Listen to “Sisters: A Christmas Story” by Fred Smith

 

I’ve been reading this week about the disaster of Sumner Redstone’s family. While Sumner built great business ventures in CBS and Viacom, his personal life and that of his entire family is a tale filled with betrayals of trust, conflicts of interest, lawsuits against each other, theft, shady ethics, deceit and greed that steadily consumed them. It is a dismal story played out in families from the beginning of time. It’s not Cain’s spontaneous and raging murder of his brother, Abel. It is the slow and measured killing of love over time. It is the story of sisters Rachel and Leah vying for the affection of Jacob.

From the beginning, Leah knows she is the pawn in the game between her father and Jacob. She’s the placeholder until Jacob can have the one he desires and not the one he was tricked into marrying. Family psychologists have told us that nothing destroys the home like the constant presence of smoldering tension. Leo Tolstoy wrote, “Every happy family is alike; each unhappy family is unhappy in its own way.” The ways of making each other unhappy are almost limitless and nothing could have been truer for this family. Jealousy, envy, resentment, and rivalry were not under the surface. Swords were always drawn. John Steinbeck wrote in “East of Eden”: “It’s awful not to be loved. It’s the worst thing in the world…It makes you mean, and violent, and cruel.”
But Leah found something she could do better than Rachel. She could have children one after the other. Even then, the sadness of her life is reflected in the names of her children and not only the names but the messages built into the names.
Reuben – “Surely my husband will love me now”
Simeon – “The Lord heard I am not loved”
Levi – “My husband will become attached to me”
So it goes for every son born to her. Every child was a constant reminder to her and the entire family that she was unloved, unwanted, and undesired by her husband.
But, something happens along the way in the middle of the child wars. Leah names her fourth son Judah. “This time I will praise the Lord.” It can also be translated as “God will lead”. It was no longer about her relationship with Jacob or the pain in her life. It was an expression of confidence and the birth of trust in her life.
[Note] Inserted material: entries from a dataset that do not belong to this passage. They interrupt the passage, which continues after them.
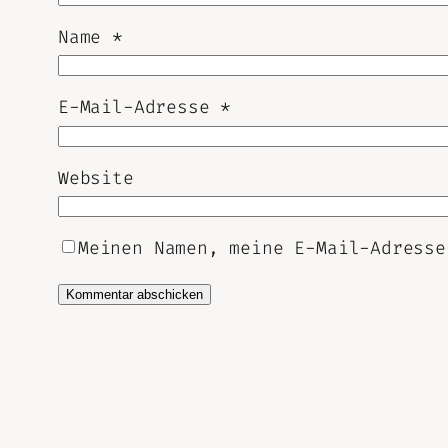
Name
*
E-Mail-Adresse
*
Website
Meinen Namen, meine E-Mail-Adresse
Alternative:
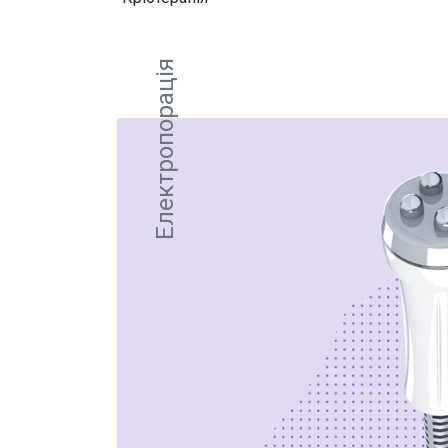
Електропорація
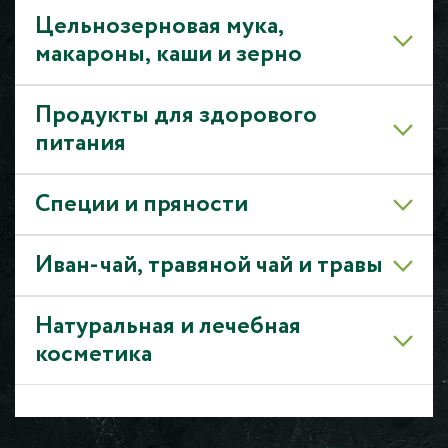
Цельнозерновая мука,
макароны, каши и зерно
Продукты для здорового
питания
Специи и пряности
Иван-чай, травяной чай и травы
Натуральная и лечебная
косметика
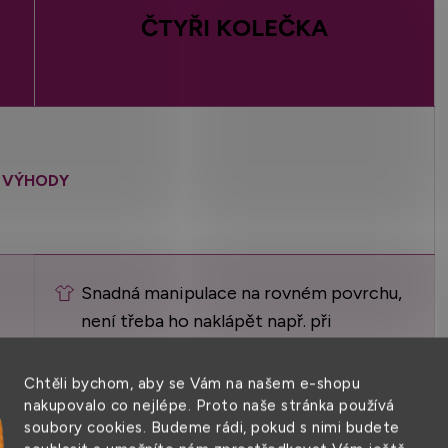
ČTYŘI KOLEČKA
VÝHODY
Snadná manipulace na rovném povrchu,
není třeba ho naklápět např. při
popojíždění ve frontě.
Chtěli bychom, aby se Vám na našem e-shopu
nakupovalo co nejlépe. Proto naše stránka používá
soubory cookies. Budeme rádi, pokud s nimi budete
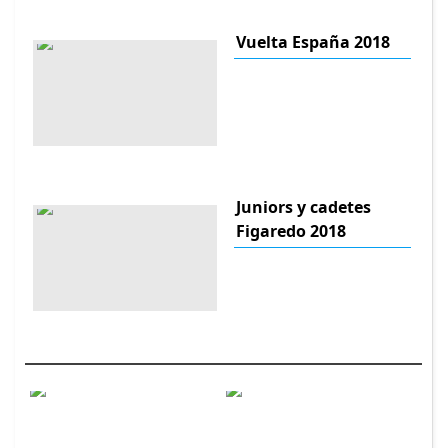
Vuelta España 2018
Juniors y cadetes
Figaredo 2018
The message of her life has changed. Not all at once because her circumstances have not changed, but her attitude towards them has. She is no longer the victim. The psychotherapist and Holocaust survivor Victor Frankl wrote: “Everything can be taken from a man but one thing: the last of the human freedoms — to choose one’s attitude in any given set of circumstances, to choose one’s own way.” Long before Frankl wrote that Leah experienced it. The foundation of her life had shifted.
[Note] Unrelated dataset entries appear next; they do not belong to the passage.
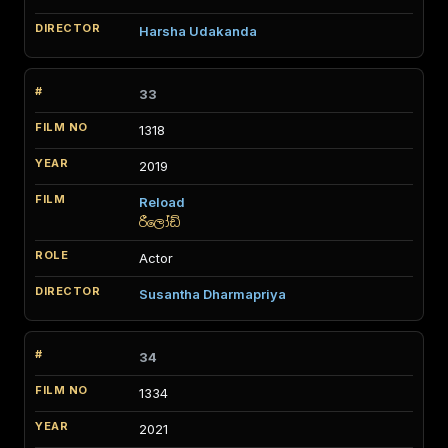
Harsha Udakanda
33
1318
2019
Reload
රීලෝඩ්
Actor
Susantha Dharmapriya
34
1334
2021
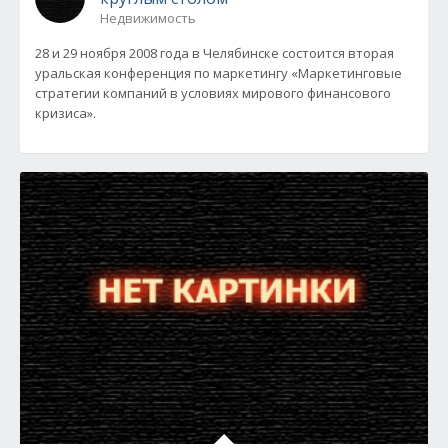
Недвижимость
28 и 29 ноября 2008 года в Челябинске состоится вторая
уральская конференция по маркетингу «Маркетинговые
стратегии компаний в условиях мирового финансового
кризиса».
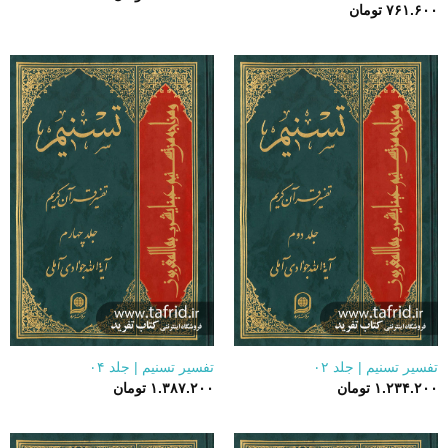
۷۶۱.۶۰۰
تومان
تفسیر تسنیم | جلد ۰۲
تفسیر تسنیم | جلد ۰۴
۱.۲۳۴.۲۰۰
تومان
۱.۳۸۷.۲۰۰
تومان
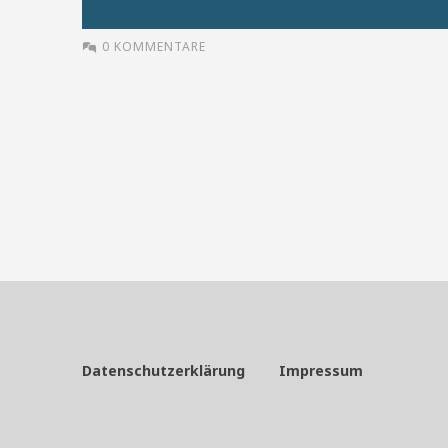
0 KOMMENTARE
Datenschutzerklärung
Impressum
Time goes by and it’s almost one hundred years until Leah’s name is mentioned again – at Jacob’s death in Egypt – and it is nearly a footnote unless you read it carefully. “Bury me with my fathers in the cave in the field of Ephron the Hittite. There Abraham and his wife, Sarah, were buried and there I buried Leah.” In other words, bury me with Leah. What a remarkable change from their first encounter and their first years together.“You’ve tricked me with this weak-eyed cow” has turned to “I want to be next to her forever.”
What must have happened between the two of them? What is the end result of the silent decades in Jacob’s life with Leah?
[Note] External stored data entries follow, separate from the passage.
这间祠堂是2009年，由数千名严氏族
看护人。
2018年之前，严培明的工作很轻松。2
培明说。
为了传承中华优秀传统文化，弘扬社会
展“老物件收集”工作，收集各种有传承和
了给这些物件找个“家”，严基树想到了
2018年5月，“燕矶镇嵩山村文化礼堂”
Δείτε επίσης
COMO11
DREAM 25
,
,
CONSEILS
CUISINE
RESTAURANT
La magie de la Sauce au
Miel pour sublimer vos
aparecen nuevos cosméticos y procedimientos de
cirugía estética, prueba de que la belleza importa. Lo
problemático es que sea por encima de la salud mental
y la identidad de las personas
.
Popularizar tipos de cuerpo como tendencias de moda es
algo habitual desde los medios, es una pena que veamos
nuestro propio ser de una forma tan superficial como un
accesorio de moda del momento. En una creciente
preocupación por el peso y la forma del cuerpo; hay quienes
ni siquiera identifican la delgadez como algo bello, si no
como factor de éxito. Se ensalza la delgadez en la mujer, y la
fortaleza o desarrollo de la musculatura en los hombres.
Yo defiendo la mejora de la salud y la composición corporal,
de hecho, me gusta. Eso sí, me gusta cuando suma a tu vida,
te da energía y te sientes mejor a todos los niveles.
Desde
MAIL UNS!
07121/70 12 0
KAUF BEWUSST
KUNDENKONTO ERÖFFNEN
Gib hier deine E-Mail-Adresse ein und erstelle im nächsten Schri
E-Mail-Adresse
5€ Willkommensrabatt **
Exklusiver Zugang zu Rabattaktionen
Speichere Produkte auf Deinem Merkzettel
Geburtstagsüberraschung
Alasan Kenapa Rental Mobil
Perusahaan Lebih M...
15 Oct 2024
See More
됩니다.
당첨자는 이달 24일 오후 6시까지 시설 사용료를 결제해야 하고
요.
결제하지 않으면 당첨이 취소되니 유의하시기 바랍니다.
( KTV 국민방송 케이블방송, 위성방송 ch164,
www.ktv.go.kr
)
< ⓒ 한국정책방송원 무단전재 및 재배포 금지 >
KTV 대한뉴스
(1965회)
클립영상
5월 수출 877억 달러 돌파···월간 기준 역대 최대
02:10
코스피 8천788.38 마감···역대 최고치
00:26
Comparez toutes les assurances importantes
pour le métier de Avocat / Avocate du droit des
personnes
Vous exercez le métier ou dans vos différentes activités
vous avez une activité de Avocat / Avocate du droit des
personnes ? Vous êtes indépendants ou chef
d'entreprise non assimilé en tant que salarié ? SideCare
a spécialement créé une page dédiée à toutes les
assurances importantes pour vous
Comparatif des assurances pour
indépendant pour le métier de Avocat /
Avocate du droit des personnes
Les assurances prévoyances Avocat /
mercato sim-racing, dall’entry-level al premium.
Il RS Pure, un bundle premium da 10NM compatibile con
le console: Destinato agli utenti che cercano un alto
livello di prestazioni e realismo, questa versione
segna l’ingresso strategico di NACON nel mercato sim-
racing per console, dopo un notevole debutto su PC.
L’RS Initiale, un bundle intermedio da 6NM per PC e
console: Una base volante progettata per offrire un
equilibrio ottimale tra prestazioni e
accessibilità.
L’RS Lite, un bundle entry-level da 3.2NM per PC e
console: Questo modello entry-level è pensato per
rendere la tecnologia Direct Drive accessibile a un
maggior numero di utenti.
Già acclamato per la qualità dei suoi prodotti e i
All the brothers and their families are together – all 70 them – brought there to Egypt by Rachel’s son, Joseph. They are at peace. There is no more manipulation, jealousy, or anger. They have become a family in spite of all their differences.
This is the remarkable story of a woman who outgrew her circumstances, her handicap, the unfairness of her life and how she patiently shaped one of the most difficult men in Scripture and generations coming afterward.
But there is one more thing to see because, ultimately, it is from her line – Judah – that Jesus is born. It is from the son named “God Will Lead.” And, Isaiah describes him like this:
”He wasn’t some handsome king. Nothing about the way he looked made him attractive to us. He was hated and rejected. His life was filled with sorrow.” (Isaiah 53:2)
Sound familiar?
But what a difference the descendant of the one who was rejected and not wanted has made. He is the long-expected Messiah – the joy of man’s desiring. Immanuel.